_What to do_
Set down, exactly and only, everything from the line containing "For every layout" down to the line containing "Rendered at 1500 by 1125 pixels." in the data below; the pictures are not part of the copy.

>>>

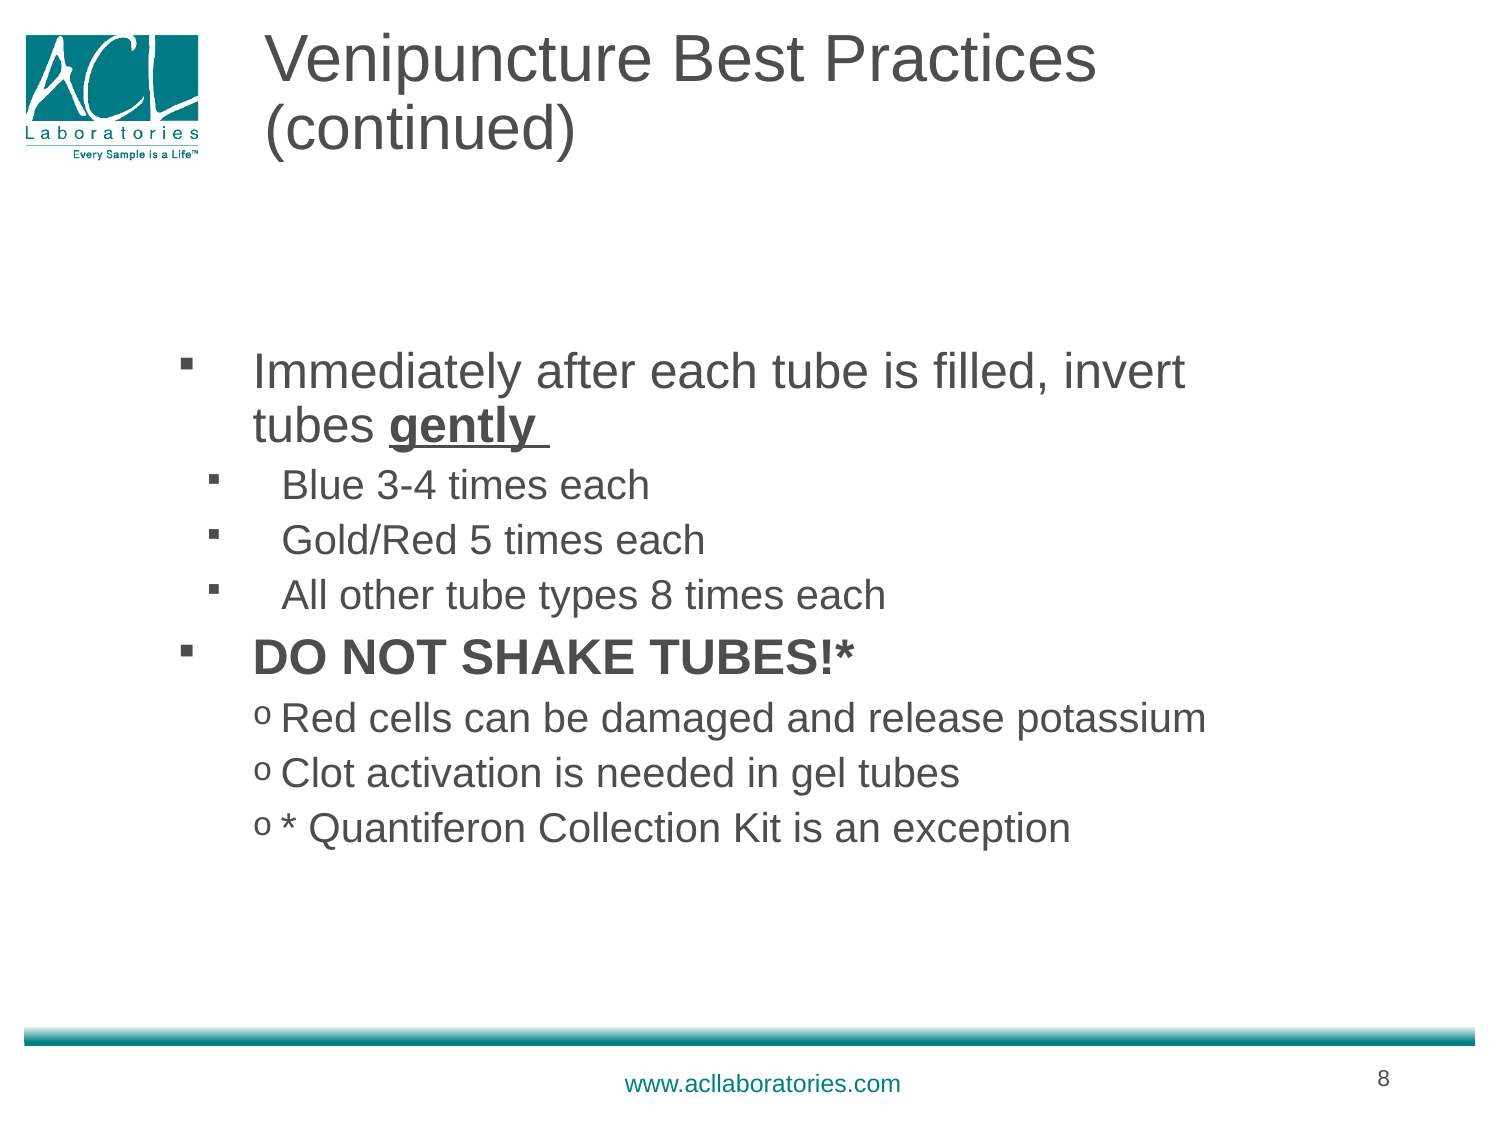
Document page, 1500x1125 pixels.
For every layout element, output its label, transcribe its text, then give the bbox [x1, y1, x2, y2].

title Venipuncture Best Practices (continued) [249, 24, 1433, 163]
picture [24, 33, 199, 161]
list Immediately after each tube is filled, invert tubes gently Blue 3-4 times each Gold/Red 5 times each All other tube types 8 times each DO NOT SHAKE TUBES!* Red cells can be damaged and release potassium Clot activation is needed in gel tubes * Quantiferon Collection Kit is an exception [162, 337, 1332, 1003]
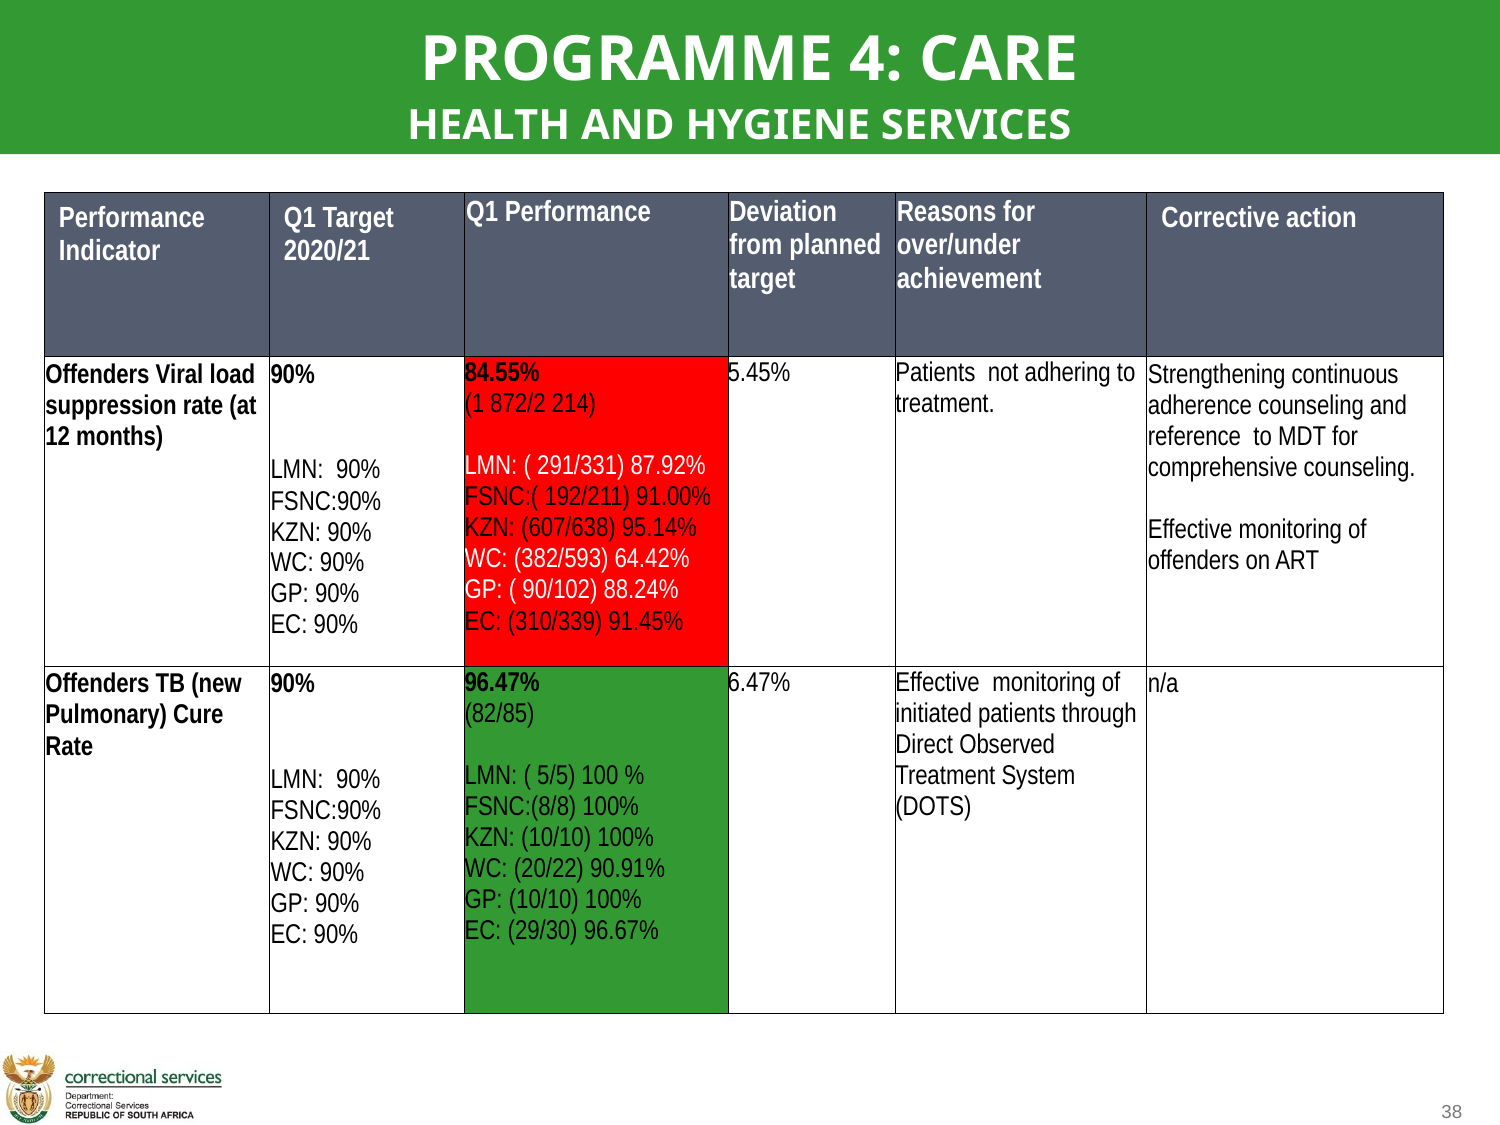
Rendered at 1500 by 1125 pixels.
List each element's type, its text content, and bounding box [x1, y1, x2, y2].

table_cell Offenders TB (new Pulmonary) Cure Rate [45, 667, 269, 1013]
table_header Corrective action [1147, 193, 1443, 356]
table_cell 6.47% [729, 667, 895, 1013]
table_header Q1 Target 2020/21 [270, 193, 464, 356]
table_cell Effective monitoring of initiated patients through Direct Observed Treatment System (DOTS) [896, 667, 1146, 1013]
table_cell 5.45% [729, 357, 895, 666]
table_cell Offenders Viral load suppression rate (at 12 months) [45, 357, 269, 666]
table_cell Strengthening continuous adherence counseling and reference to MDT for comprehensive counseling. Effective monitoring of offenders on ART [1147, 357, 1443, 666]
table_cell Patients not adhering to treatment. [896, 357, 1146, 666]
table_cell 84.55% (1 872/2 214) LMN: ( 291/331) 87.92% FSNC:( 192/211) 91.00% KZN: (607/638) 95.14% WC: (382/593) 64.42% GP: ( 90/102) 88.24% EC: (310/339) 91.45% [465, 357, 728, 666]
picture [0, 1051, 224, 1125]
table_header Q1 Performance [465, 193, 728, 356]
table_cell 90% LMN: 90% FSNC:90% KZN: 90% WC: 90% GP: 90% EC: 90% [270, 667, 464, 1013]
table_header Performance Indicator [45, 193, 269, 356]
table_cell 90% LMN: 90% FSNC:90% KZN: 90% WC: 90% GP: 90% EC: 90% [270, 357, 464, 666]
table_header Reasons for over/under achievement [896, 193, 1146, 356]
table_cell 96.47% (82/85) LMN: ( 5/5) 100 % FSNC:(8/8) 100% KZN: (10/10) 100% WC: (20/22) 90.91% GP: (10/10) 100% EC: (29/30) 96.67% [465, 667, 728, 1013]
table_header Deviation from planned target [729, 193, 895, 356]
title PROGRAMME 4: CARE HEALTH AND HYGIENE SERVICES [0, 0, 1500, 159]
table_cell n/a [1147, 667, 1443, 1013]
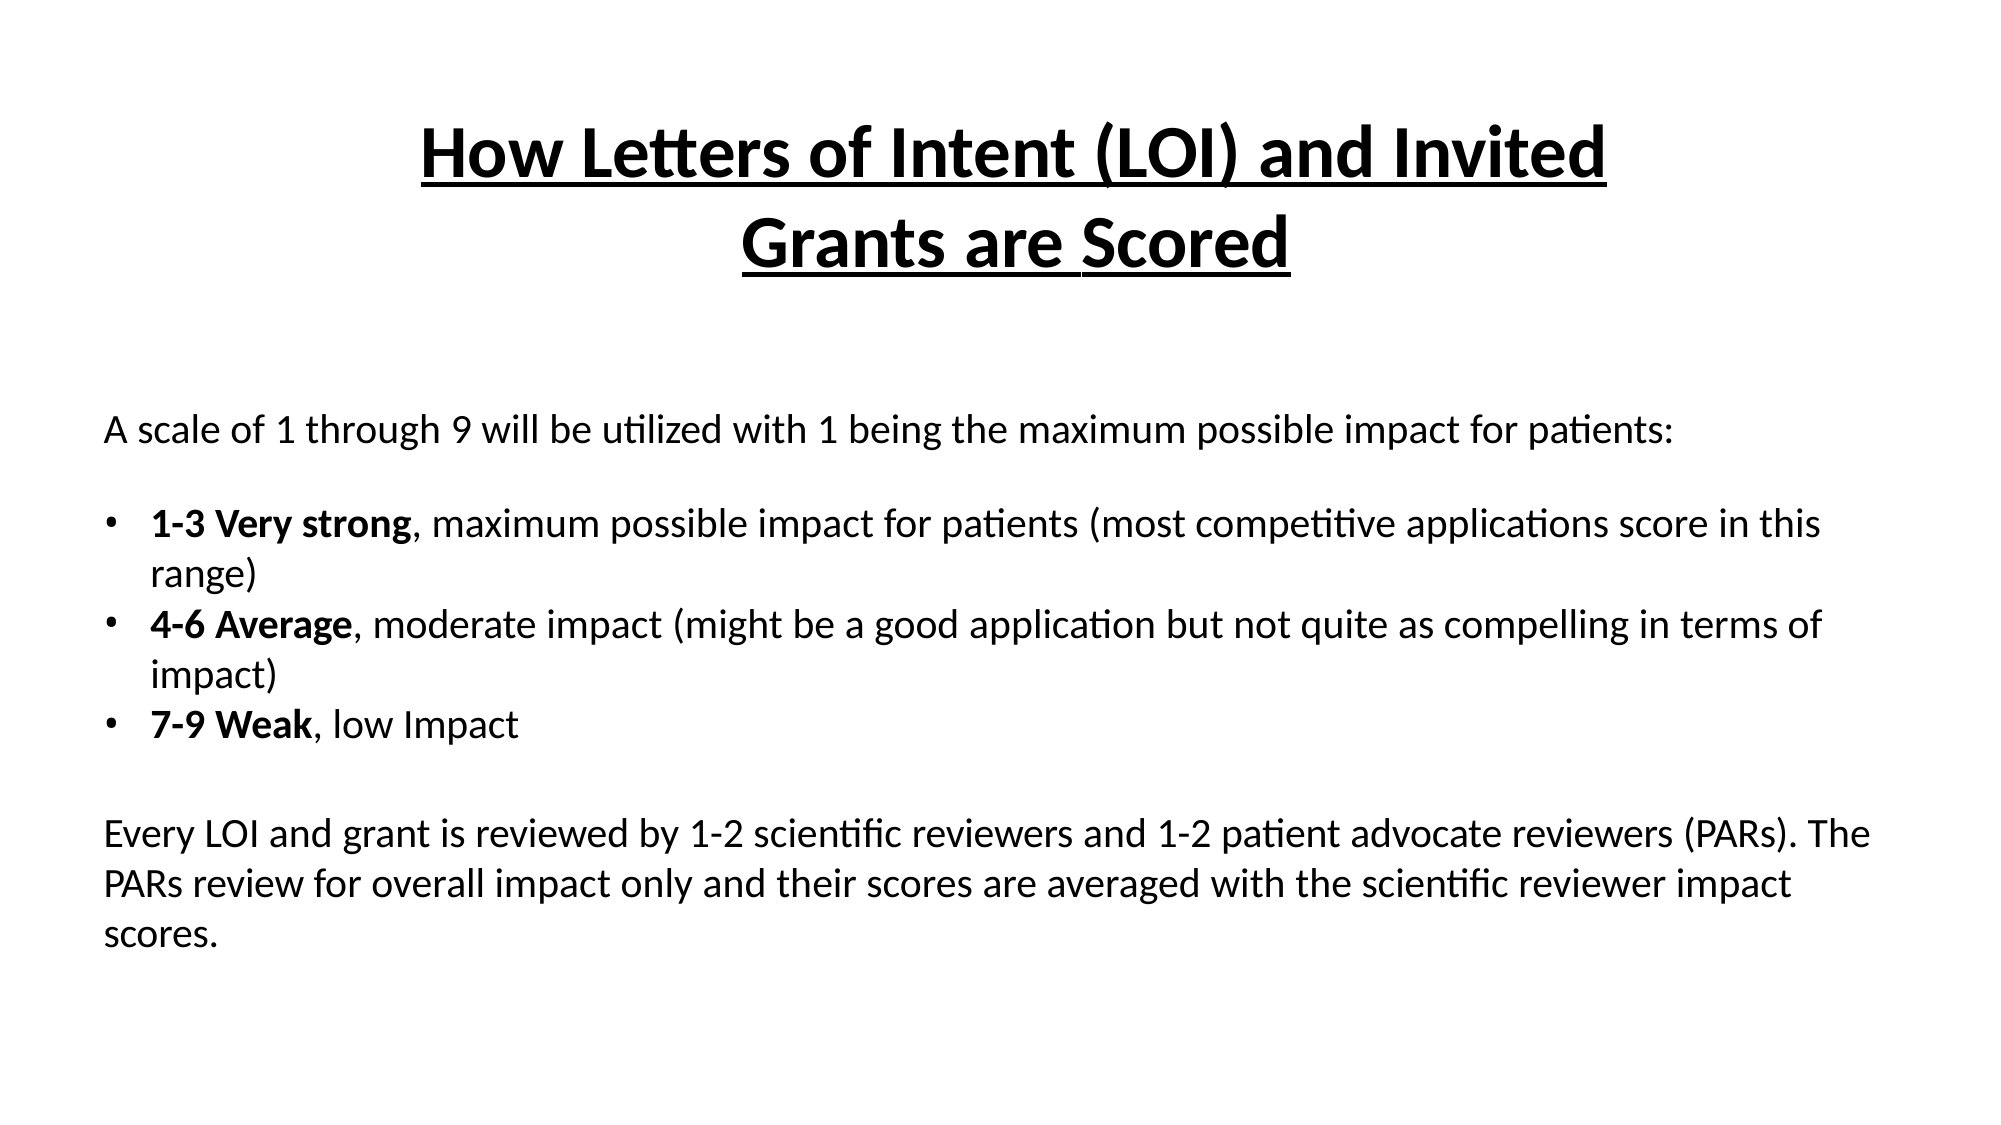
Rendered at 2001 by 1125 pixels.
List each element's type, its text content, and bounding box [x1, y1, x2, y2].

title How Letters of Intent (LOI) and Invited Grants are Scored [337, 12, 1616, 290]
list A scale of 1 through 9 will be utilized with 1 being the maximum possible impact for patients: 1-3 Very strong, maximum possible impact for patients (most competitive applications score in this range) 4-6 Average, moderate impact (might be a good application but not quite as compelling in terms of impact) 7-9 Weak, low Impact Every LOI and grant is reviewed by 1-2 scientific reviewers and 1-2 patient advocate reviewers (PARs). The PARs review for overall impact only and their scores are averaged with the scientific reviewer impact scores. [100, 399, 1900, 1040]
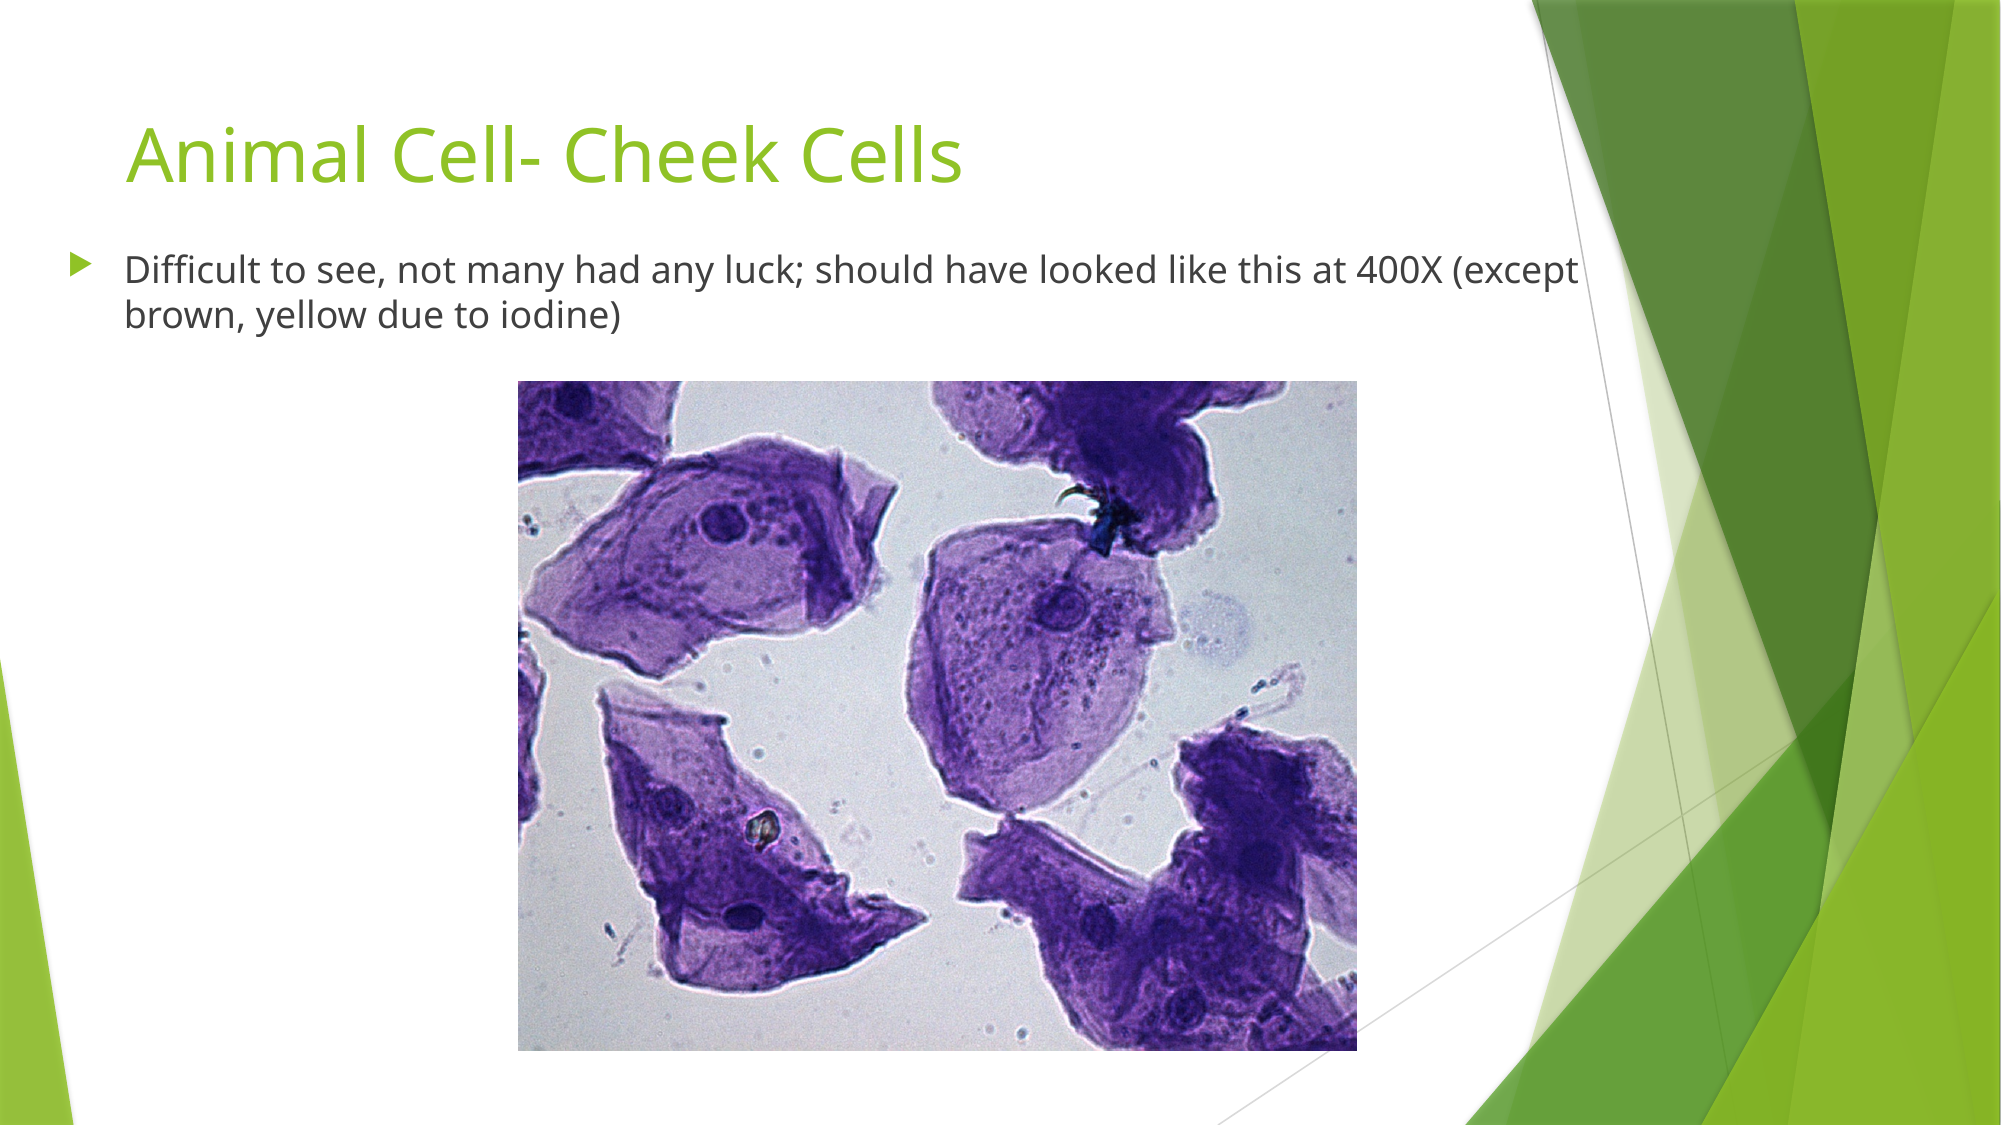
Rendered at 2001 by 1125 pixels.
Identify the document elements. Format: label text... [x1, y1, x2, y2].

title Animal Cell- Cheek Cells [111, 99, 1522, 238]
picture [518, 380, 1358, 1052]
list Difficult to see, not many had any luck; should have looked like this at 400X (except brown, yellow due to iodine) [52, 238, 1690, 953]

<<<

_Solution below_
For every layout element, output its label, transcribe its text, then give the bbox [x1, y1, x2, y2].

title Venipuncture Best Practices (continued) [249, 24, 1433, 163]
picture [24, 33, 199, 161]
list Immediately after each tube is filled, invert tubes gently Blue 3-4 times each Gold/Red 5 times each All other tube types 8 times each DO NOT SHAKE TUBES!* Red cells can be damaged and release potassium Clot activation is needed in gel tubes * Quantiferon Collection Kit is an exception [162, 337, 1332, 1003]
Rendered at 1500 by 1125 pixels.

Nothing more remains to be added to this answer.